### ACTIVITY
Return every line in the items below that contains the string "this". Matches are case-sensitive.

(SUPPLIED DATA Opens)

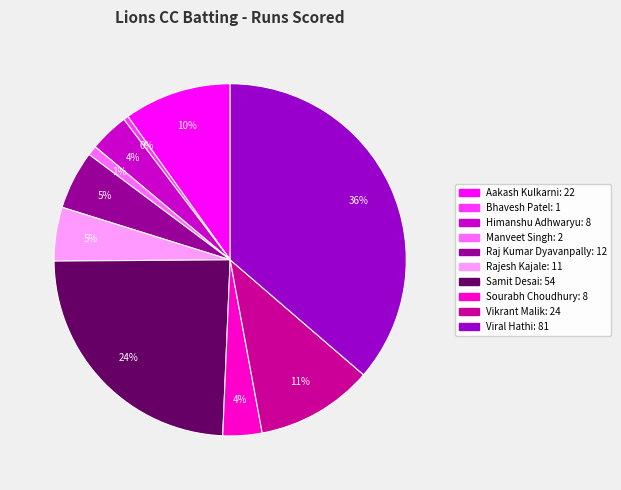

How many slices are in this pie chart?

10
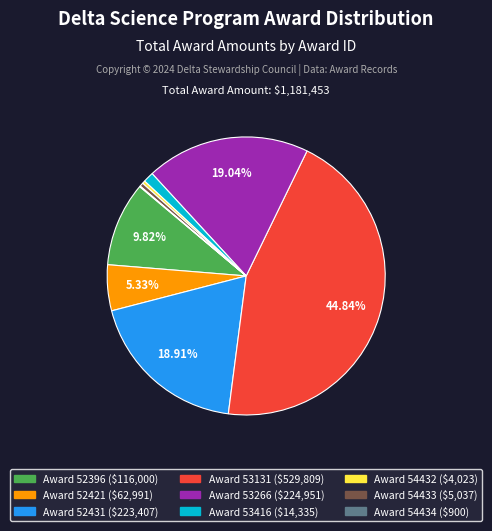

Is there a majority slice in this chart?

No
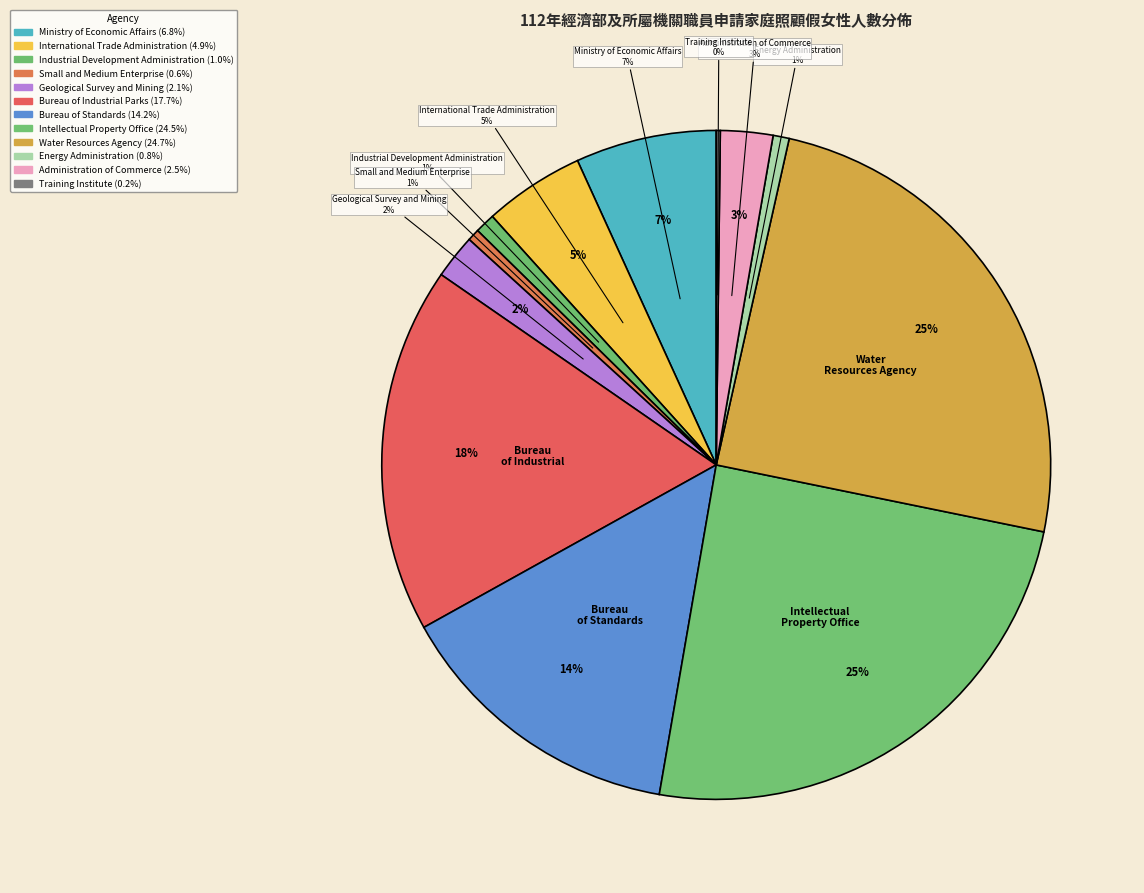

Combined, what portion of the pie is Bureau of Industrial Parks and Administration of Commerce?

20.2%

(SUPPLIED DATA Closes)

### COMPLETED EXERCISE
How many slices are in this pie chart?
Is there a majority slice in this chart?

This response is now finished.